On ne va pas nier les crises, que l’on doit prendre à bras-le-corps, en mettant en place des politiques publiques. Mais nous ne devons pas être des moteurs d’anxiété. Après tout, la maison suisse a tenu le coup face au Covid par exemple. Nous pourrons faire face aux autres crises.

Mais si vous aviez 20 ans de moins, vous aurait-on vu défiler dans les rues de Lausanne aux côtés de Greta Thunberg?

Je comprends les jeunes qui expriment leur impatience. J’ai 20 ans d’activités politiques derrière moi et ai toujours privilégié l’engagement institutionnel plutôt que la rue. À Payerne, avec l’équipe en charge de l’exécutif nous avons créé le plus grand parc solaire de Suisse. En matière d’environnement, on ne peut pas simplement décréter, il faut convaincre. C’est le principe même de la démocratie. Le défi climatique est massif, car les impératifs sont énormes et les processus institutionnels parfois lents. Nous devons faire en sorte d’avancer plus rapidement.

Quelles devraient être les priorités?

Nous devons absolument mettre l’accent sur l’assainissement des bâtiments, responsables du 40% des émissions de CO2. Ce qui m’inquiète, ce n’est pas l’argent, mais la pénurie de main-d’œuvre dans la filière de l’assainissement énergétique. Il faut aussi pousser le solaire. Il y a beaucoup trop de barrières administratives. Je suis en charge de l’aménagement du territoire et l’une des questions centrales est celle de la convergence entre les différents intérêts.

Où vous situez-vous dans le débat sur la relance du nucléaire?

Si l’on parle de créer de nouvelles centrales, identiques à celles d’aujourd’hui, je dis non. En revanche, je ne suis pas opposée à prolonger la vie des centrales existantes, en cas de besoin et si la sécurité est assurée. Je pense que nous ne devons toutefois pas nous interdire d’étudier les nouvelles technologies de production d’énergie quelles qu’elles soient.

Le 1er Août, vous avez allumé votre lampion?

Je suis patriote, attachée à la Suisse et à sa culture politique, avec son respect des minorités. J’ai fêté le 1er Août à Lausanne avec le président Ignazio Cassis. 

A-t-il eu raison de prendre des sanctions contre la Russie, quitte à compromettre la capacité de la Suisse à exercer ses bons offices?

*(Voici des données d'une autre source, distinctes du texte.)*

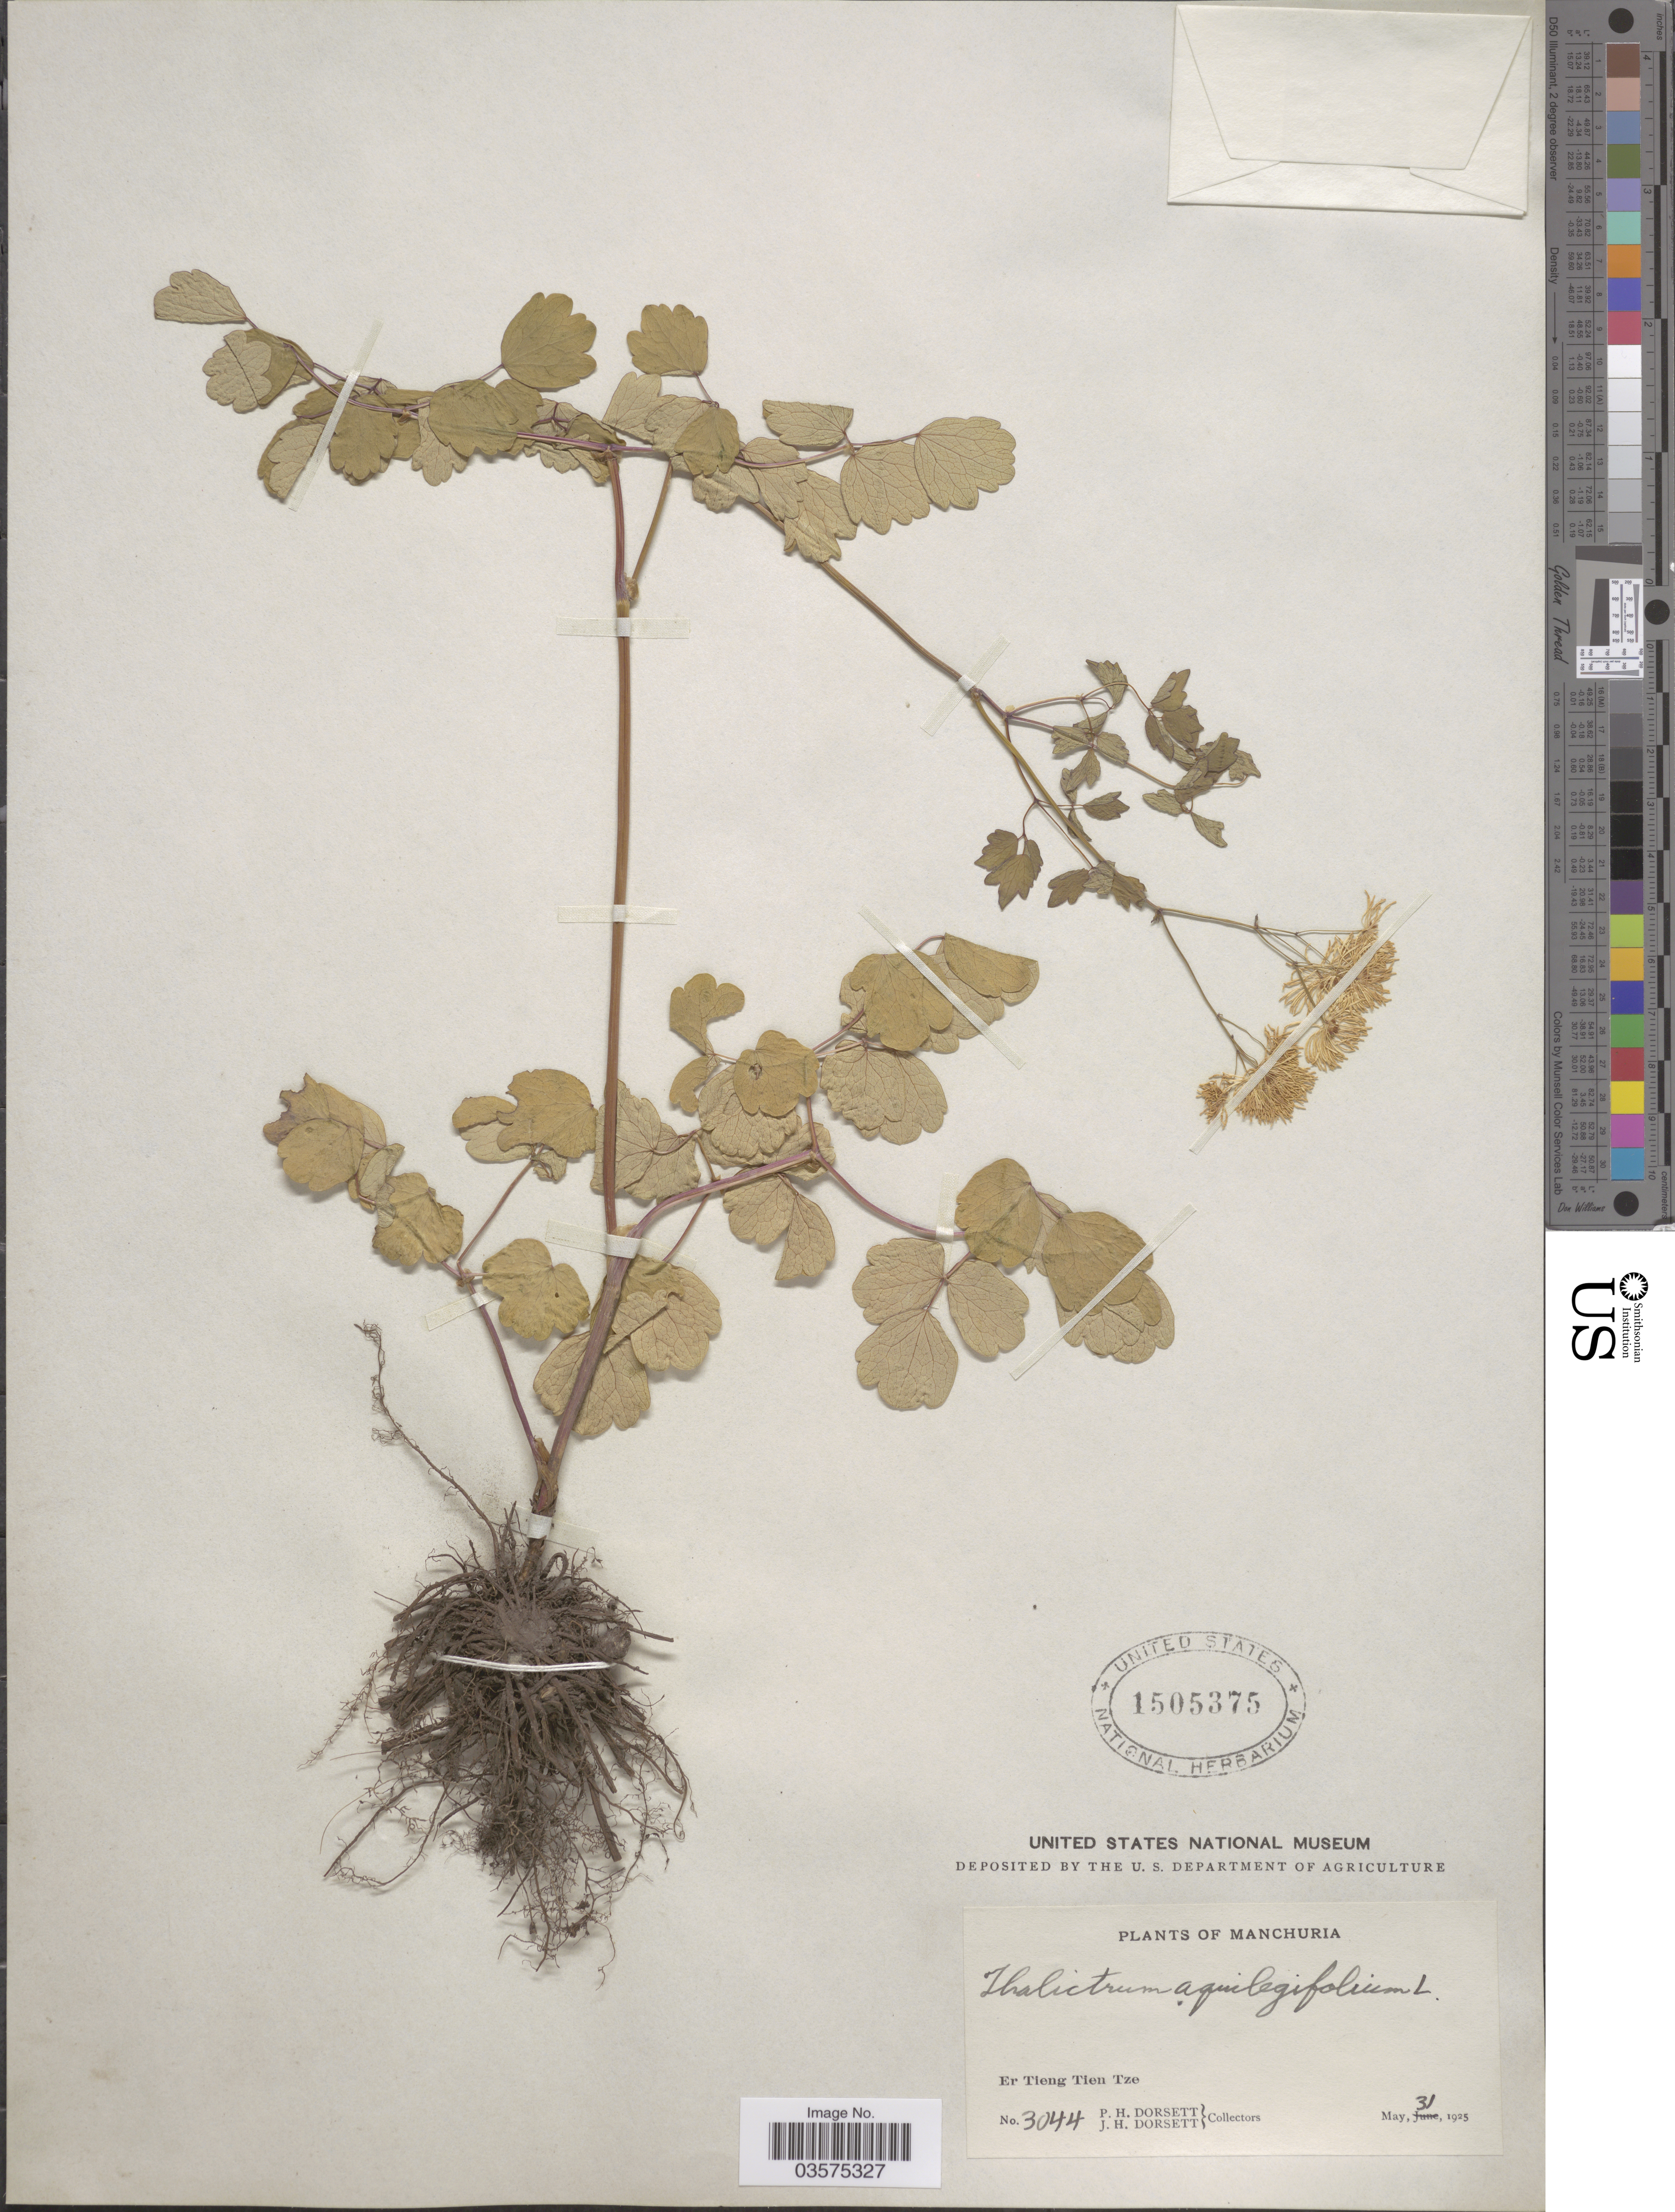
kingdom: Plantae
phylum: Tracheophyta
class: Magnoliopsida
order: Ranunculales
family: Ranunculaceae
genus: Thalictrum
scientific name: Thalictrum aquilegifolium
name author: L.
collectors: P. H. Dorsett & J. Dorsett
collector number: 3044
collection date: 1925-05-31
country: China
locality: Manchuria. Er Tieng Tien Tze.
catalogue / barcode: US 1505375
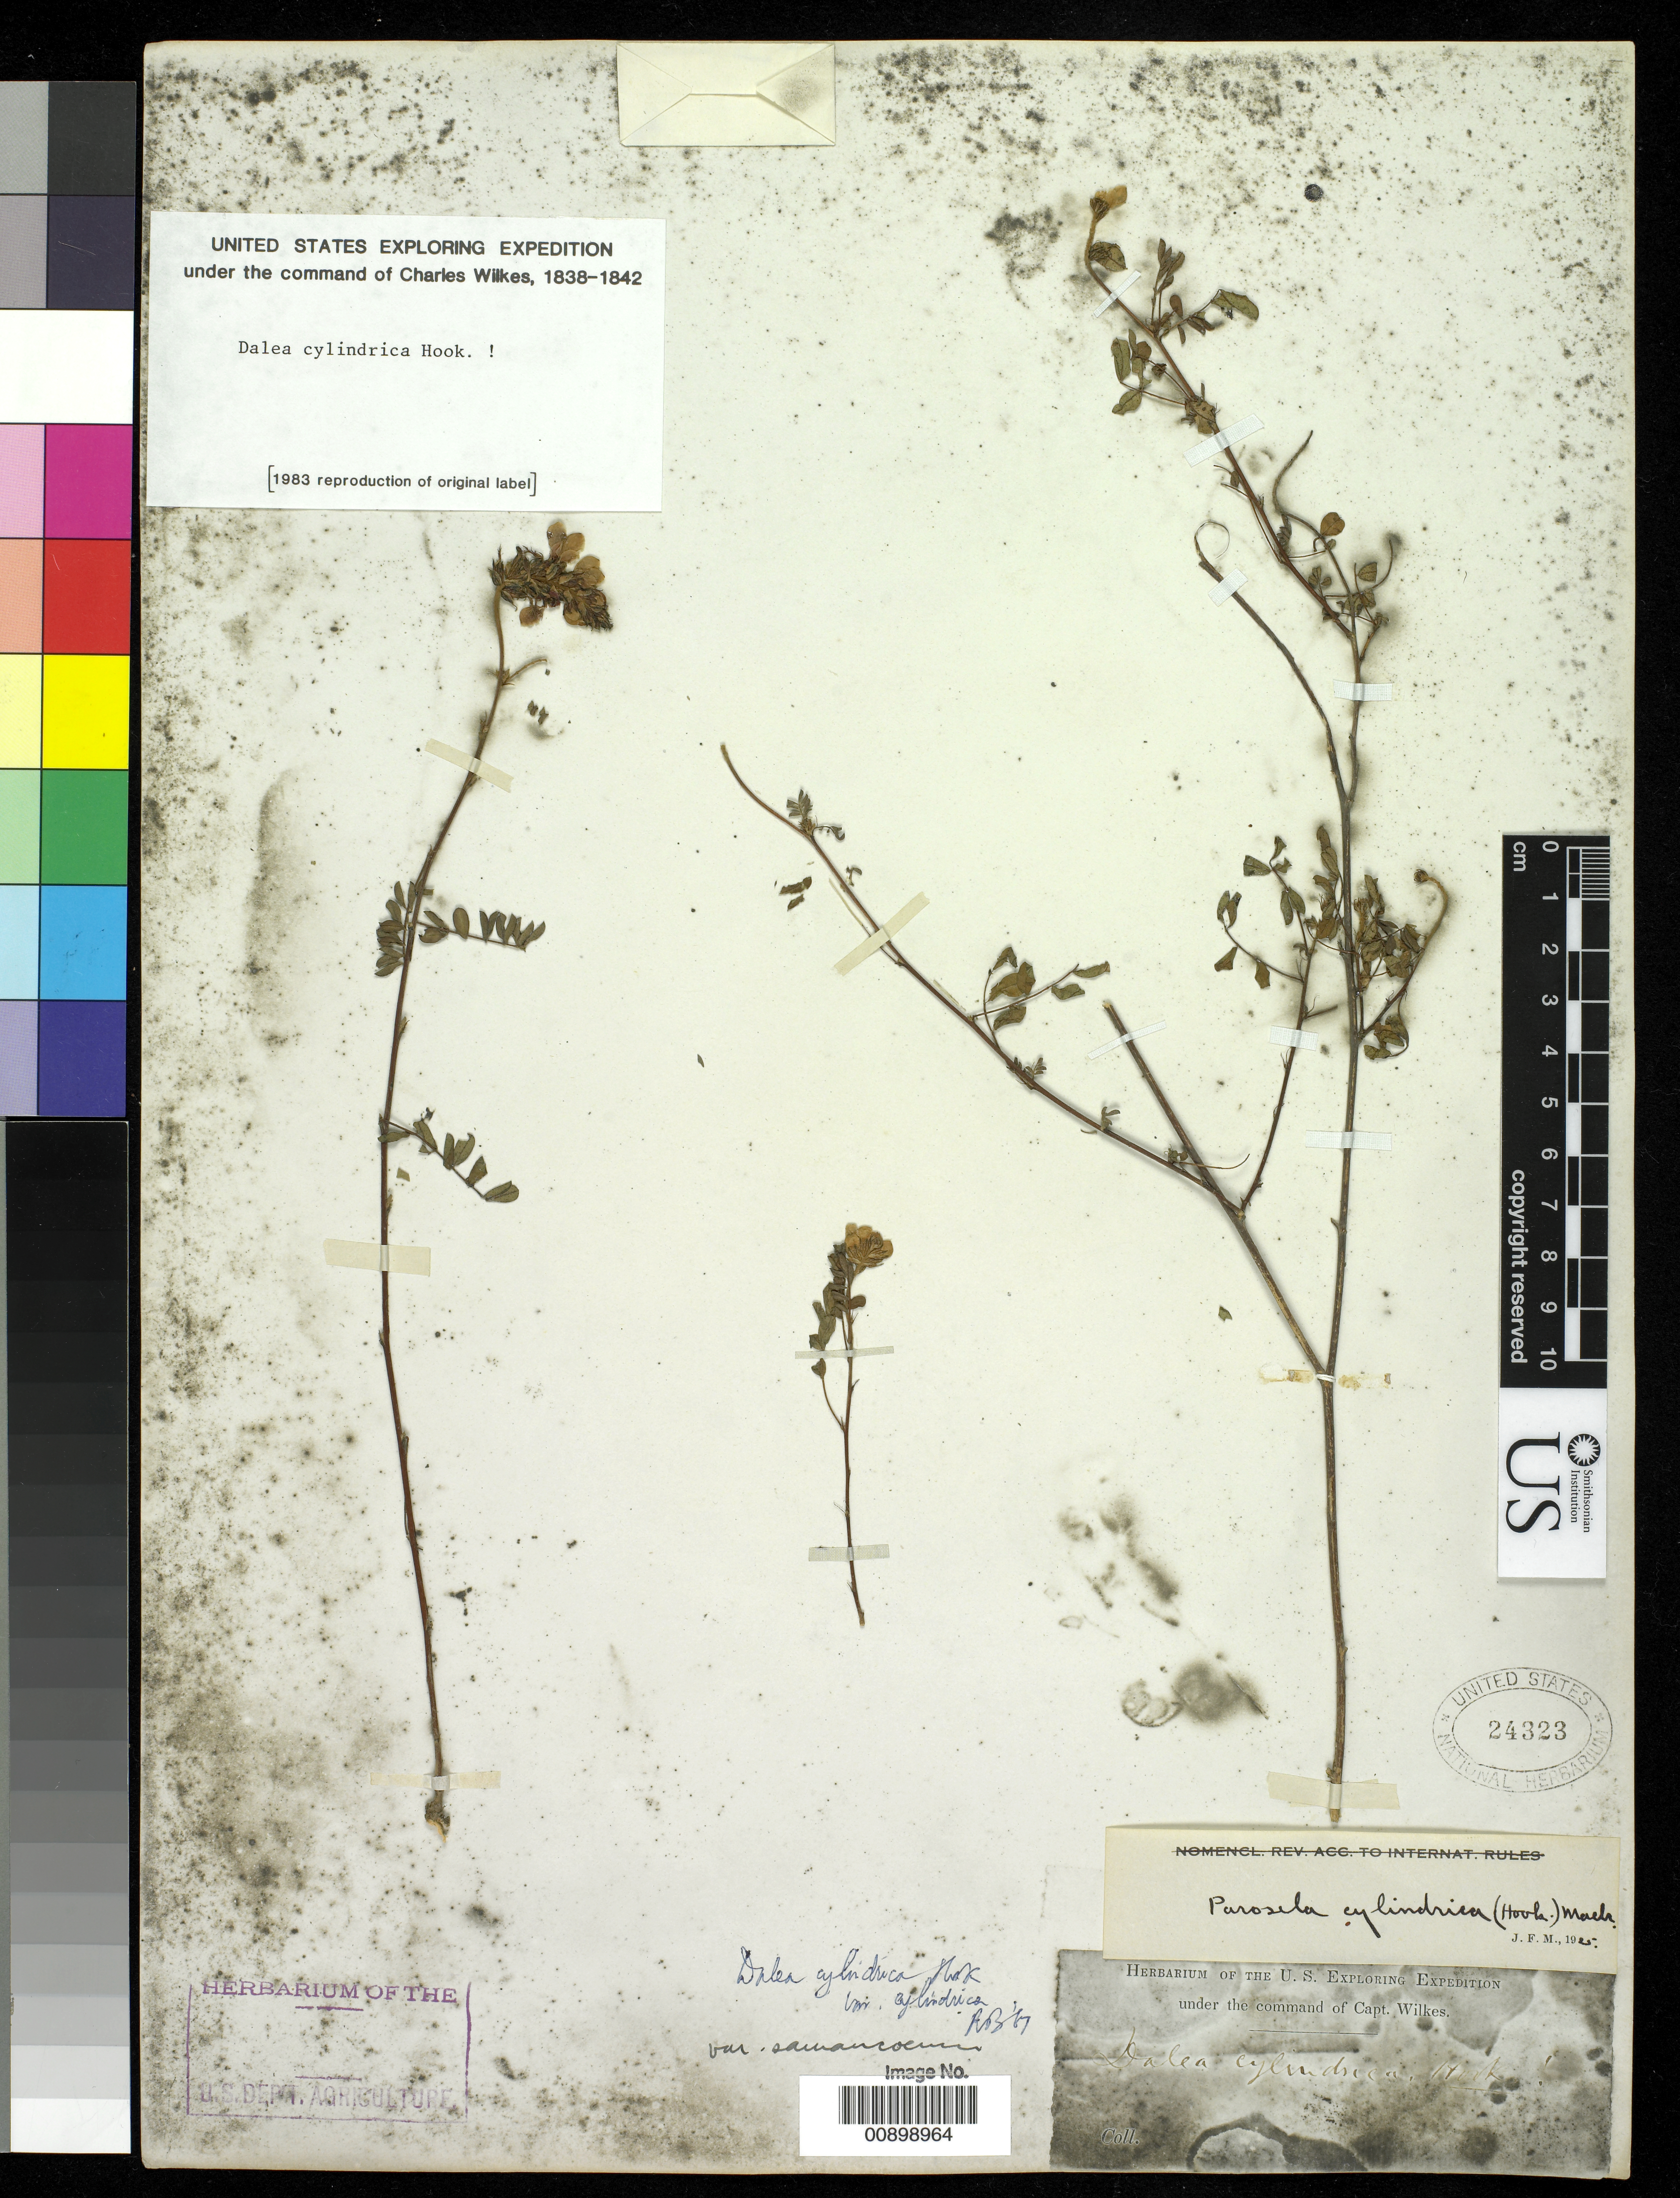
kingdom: Plantae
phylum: Tracheophyta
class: Magnoliopsida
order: Fabales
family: Fabaceae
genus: Dalea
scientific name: Dalea cylindrica var. cylindrica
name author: Hook.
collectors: Wilkes Explor. Exped.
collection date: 1838/1842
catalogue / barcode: US 24323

C’est une question compliquée, mais peut-on rester les bras croisés face à une violation massive des droits des Ukrainiens à disposer de leur territoire? La neutralité n’est pas une notion figée. Elle ne doit pas être un prétexte à l’inaction.

Le 15 septembre, il y a la votation fédérale sur l’AVS. Êtes-vous favorable au relèvement de l’âge de la retraite des femmes à 65 ans?

Je soutiens Alain Berset. Même si la décision est difficile, nous devons penser aux générations futures et assurer le financement de l’AVS.

Le rôle des femmes n’est pourtant pas simple… Comment faites-vous pour tout concilier, femme engagée, mère, épouse…

Si vous me demandez si l’on peut tout réussir, je vous dis non. C’est une chimère. J’ai un divorce derrière moi. Heureusement, mon ex-conjoint s’est beaucoup investi dans l’éducation de nos enfants. Il m’arrive de douter, mais ce qui l’emporte au final c’est la conviction que je fais ce en quoi je crois. Il faut dire une bonne fois pour toutes que, même si le monde politique est dur, qu’il y a des coups bas, l’engagement au service de la population est une tâche noble.

Vous vous imaginez des ambitions fédérales? Après tout, les radicaux vaudois ont marqué la politique suisse. Il y a eu des Chevallaz, Delamuraz…

Je préside le gouvernement vaudois depuis le 1er juillet, laissez-moi un peu souffler! … et puis je n’ai pas planifié ma carrière et c’est bien ainsi.